While most graduates receive their diplomas when their names are called as they walk across the stage, at Smith College, in Northampton, Massachusetts, graduates get a random diploma with any one of 700 classmates' names. They then walk over to a field on campus where they form the Diploma Circle.
The Diploma Circle, a century-old tradition, is when the graduating class stands around in concentric circles while diplomas are passed from student to student until everyone has her diploma.
Wellesley College's wooden hoops
Wellesley College students have one of the strangest traditions upon graduating: they race wooden hoops down Tupelo Street.
It started out as May Day celebration in honor of spring, but soon grew to become a graduation day tradition. The winner of the race is said to go on to achieve success. The winner is also swept up by the other students and promptly thrown into Lake Waban.

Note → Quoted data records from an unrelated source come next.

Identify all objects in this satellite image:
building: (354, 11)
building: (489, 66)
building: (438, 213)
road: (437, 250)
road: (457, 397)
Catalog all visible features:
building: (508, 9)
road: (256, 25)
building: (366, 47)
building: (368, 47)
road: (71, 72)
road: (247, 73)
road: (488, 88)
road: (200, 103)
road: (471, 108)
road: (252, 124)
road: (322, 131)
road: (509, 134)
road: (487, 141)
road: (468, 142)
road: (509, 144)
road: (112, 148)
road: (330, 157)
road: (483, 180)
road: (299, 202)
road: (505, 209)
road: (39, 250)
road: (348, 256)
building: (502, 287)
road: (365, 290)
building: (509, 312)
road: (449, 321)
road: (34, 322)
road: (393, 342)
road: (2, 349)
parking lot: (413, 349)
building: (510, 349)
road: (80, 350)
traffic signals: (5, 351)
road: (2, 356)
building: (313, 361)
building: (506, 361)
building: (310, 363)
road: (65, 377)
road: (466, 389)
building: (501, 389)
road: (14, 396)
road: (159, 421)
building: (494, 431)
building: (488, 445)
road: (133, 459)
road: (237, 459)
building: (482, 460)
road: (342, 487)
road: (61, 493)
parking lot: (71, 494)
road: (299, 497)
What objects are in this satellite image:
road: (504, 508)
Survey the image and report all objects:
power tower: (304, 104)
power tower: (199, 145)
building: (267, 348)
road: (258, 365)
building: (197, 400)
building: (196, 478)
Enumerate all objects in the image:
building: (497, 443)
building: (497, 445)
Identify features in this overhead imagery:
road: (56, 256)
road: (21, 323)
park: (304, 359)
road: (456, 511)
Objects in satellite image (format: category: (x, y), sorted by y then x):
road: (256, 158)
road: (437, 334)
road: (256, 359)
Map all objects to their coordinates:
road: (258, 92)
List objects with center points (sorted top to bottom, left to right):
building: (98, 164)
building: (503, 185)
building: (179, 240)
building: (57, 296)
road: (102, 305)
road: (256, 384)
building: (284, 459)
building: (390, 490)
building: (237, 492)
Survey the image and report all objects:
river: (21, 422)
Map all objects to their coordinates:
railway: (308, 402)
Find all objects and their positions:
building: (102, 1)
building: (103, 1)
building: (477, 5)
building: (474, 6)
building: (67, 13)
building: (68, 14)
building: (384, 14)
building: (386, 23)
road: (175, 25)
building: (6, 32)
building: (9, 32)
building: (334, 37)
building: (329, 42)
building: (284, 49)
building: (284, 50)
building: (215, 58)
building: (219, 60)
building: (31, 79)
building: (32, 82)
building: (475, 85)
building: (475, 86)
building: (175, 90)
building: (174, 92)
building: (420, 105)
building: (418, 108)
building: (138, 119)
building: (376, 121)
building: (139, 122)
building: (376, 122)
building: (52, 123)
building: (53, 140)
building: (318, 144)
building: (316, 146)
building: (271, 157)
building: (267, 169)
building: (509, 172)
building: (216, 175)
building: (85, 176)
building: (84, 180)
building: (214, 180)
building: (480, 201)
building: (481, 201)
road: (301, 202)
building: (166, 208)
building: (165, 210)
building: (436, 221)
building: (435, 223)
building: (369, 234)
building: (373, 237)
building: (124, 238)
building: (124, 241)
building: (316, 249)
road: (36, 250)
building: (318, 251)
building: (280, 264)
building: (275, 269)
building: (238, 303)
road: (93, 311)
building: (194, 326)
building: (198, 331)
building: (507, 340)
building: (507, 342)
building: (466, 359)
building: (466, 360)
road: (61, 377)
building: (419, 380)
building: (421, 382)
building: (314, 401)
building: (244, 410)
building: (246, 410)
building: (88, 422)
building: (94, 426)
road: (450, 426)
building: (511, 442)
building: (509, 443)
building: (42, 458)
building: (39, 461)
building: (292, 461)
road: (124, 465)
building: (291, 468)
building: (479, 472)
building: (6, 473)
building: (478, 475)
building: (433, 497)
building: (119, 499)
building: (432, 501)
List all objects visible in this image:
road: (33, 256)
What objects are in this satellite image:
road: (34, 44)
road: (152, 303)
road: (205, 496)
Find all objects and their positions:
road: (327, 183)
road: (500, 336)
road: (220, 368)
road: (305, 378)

It may seem like an exciting race, but the reality is a little more haphazard — grads dropping their hoops, colliding into one another, all to win the coveted first place.
Yale University's lucky toe
Yale students have a rather bizarre tradition that involves the toe of former Yale president Theodore Dwight Woolsey's bronze statue.
Yale tour guides routinely explain that students rub the toe for good luck once they graduate. Legend has it that Woosley, when he was president, would attend a regatta in support of the Yale crew team. Every time he kicked off a boat with his left toe to start the race, the Yale team would win.
Unfortunately, however, this legend has no basis in fact, and the toe itself isn't known to be lucky. And the tradition that grads rub the toe isn't true either — it was invented to cover up the real tradition: when students graduate, they urinate on the toe, which might explain the slightly worn golden tint of the bronze toe.
Williams College's watch throwing
At Williams College, a destructive tradition has been held for the last century — throwing watches off of Thompson Chapel, to celebrate the passage of time. Perhaps these grads don't want time to keep on moving. If they could stop time at any moment in their lives, graduation day is a fitting choice.
Throwing a watch, like many graduation traditions, is said to bring good luck to the thrower.
Students graduating from Notre Dame's School of Architecture make their graduation cap decorations over-the-top — literally.
The students build 3D replicas of buildings, bridges, Ferris wheels, and more to wear during commencement ceremony.
"Needless to say, the architecture seating assignment during the University Commencement Ceremony is located in the back rows of the main floor section," says the Notre Dame school website.
Liberty University's nursing students burn their scrubs
Liberty University nursing students celebrate their freedom from school by burning their scrubs — and the school dean joins in.
Each year, graduating students gather at the home of Dean Deanna Britt's house for a bonfire, where they fling their scrubs into the fire.
"It's freedom! In the hospital we are recognized by our uniform and so burning our white scrubs means that we no longer have to label ourselves as student nurses," former nursing student Sarah Hacking said on the school's website.
West Point nominates a "class goat"
In an otherwise cruel nightmare, the worst-performing West Point student gets recognized in front of the entire graduation crowd and gets named the "class goat."
Though the practice seems harsh, class goats are a time-honored tradition. They also receive a cash prize and a standing ovation, according to The Wall Street Journal.
Notre Dame walking down the steps
The steps outside the front of Notre Dame's main campus building — with the iconic Golden Dome — are off-limits to students until after they graduate. When graduation day comes, excited seniors get to walk down the steps on their way to the commencement ceremony.
The tradition dates back to the 19th century, when students used to smoke with professors after completing a degree program, according to the school's website.